/ 12 October 2016

Filmmaker warned: Stop Mugabe movie … or else

Youths from the ruling Zanu-PF party hold portraits of President Robert Mugabe and his wife Grace during the "One Million Man March"
Youths from the ruling Zanu-PF party hold portraits of President Robert Mugabe and his wife Grace during the "One Million Man March"

A month ahead of the screening of a new satirical film about the death of Zimbabwean President Robert Mugabe and his attempts to avoid judgment in the afterlife, the producer has gone into hiding after receiving threats to pull the plug – or else.

Great Britain’s Most Mischievous Son is due to play at the Paris Independent Film Festival in November. It was made by Zimbabwean Godknows Nare, who describes it as a mix of comedy and action, with strong political undertones.

The film centres on three characters – President Roberto, Disgrace Mugabe and Lucifer – and has a supporting cast of about 45 actors.
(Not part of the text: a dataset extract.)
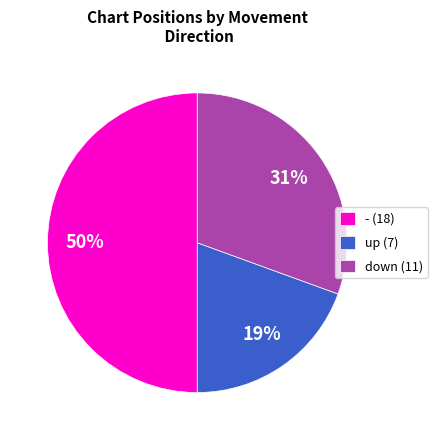

Approximately how many times larger is the value at up (7) compared to - (18)?

0.4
Roberto and his wife Disgrace die in a plane crash, en route to Malaysia. Most of the movie is set in heaven’s waiting room, where the Mugabes connive with Lucifer to avoid answering to God about the 1983 Matabeleland massacres.

“We are hitting them hard, everyone involved in the killing of [thousands of Ndebele] people in Matabeleland in western Zimbabwe,” Nare told the Mail & Guardian this week.
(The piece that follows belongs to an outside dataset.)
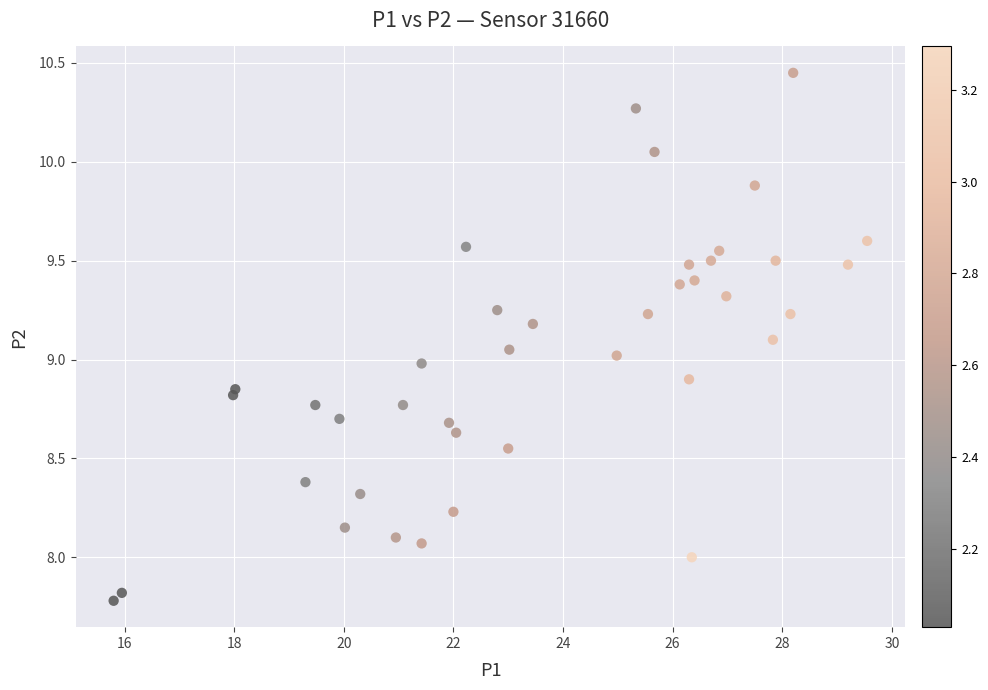

What is the range of X values (max minus min)?

13.8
Mugabe’s role in the massacres was officially exposed last year in declassified documents released by the government.

They appear to show that the massacres were the result of an effort by Mugabe’s ruling Zanu-PF party to eliminate opposition in the aftermath of the country’s independence from Britain. The film apportions blame for the massacre on Mugabe, based on this revelation.
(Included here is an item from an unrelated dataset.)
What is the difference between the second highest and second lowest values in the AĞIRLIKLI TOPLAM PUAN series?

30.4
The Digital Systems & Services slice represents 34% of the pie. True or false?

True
The film also implicates several other Zimbabwean politicians in the massacre, including vice-president Emmerson Mnangagwa, Joice Mujuru, former vice-president and now leader of the opposition Zimbabwe People First party, and her late husband, liberation war icon Solomon Mujuru.

In one of the scenes, Roberto and his wife are duped into believing there is an alternative to gaining access to heaven – one that doesn’t require facing God. Disgrace is led away by Lucifer and has sex with him.

“Lucifer is a very interesting character because he’s actually their fixer. They call him ‘homeboy’. Some of the tricks they use to get into heaven includes what they call ‘dollar diplomacy’ and even sex,” Nare explains.

Nare has been working on documentary projects since the 2008 Zimbabwean elections that saw Mugabe retain power. His work includes the 2009 documentary Hell Hole, which showed the horrifying conditions in Zimbabwe’s prisons. He has also documented attacks on Zimbabweans in South Africa, where he has lived for the past 20 years.

Over the past two months Nare has received threatening SMSes and phone calls warning him to stop production and return to Zimbabwe with all the footage.

The movie’s production manager, Eunice Ngoma, confirmed that one of the main actors had pulled out, “fearing the consequences” for mocking Mugabe and his wife.

Nare remains undeterred. “I feel scared … but this is just tip of the iceberg. When it shows overseas it will be serious, because I’m making such a huge mockery of the president and other politicians,” he says.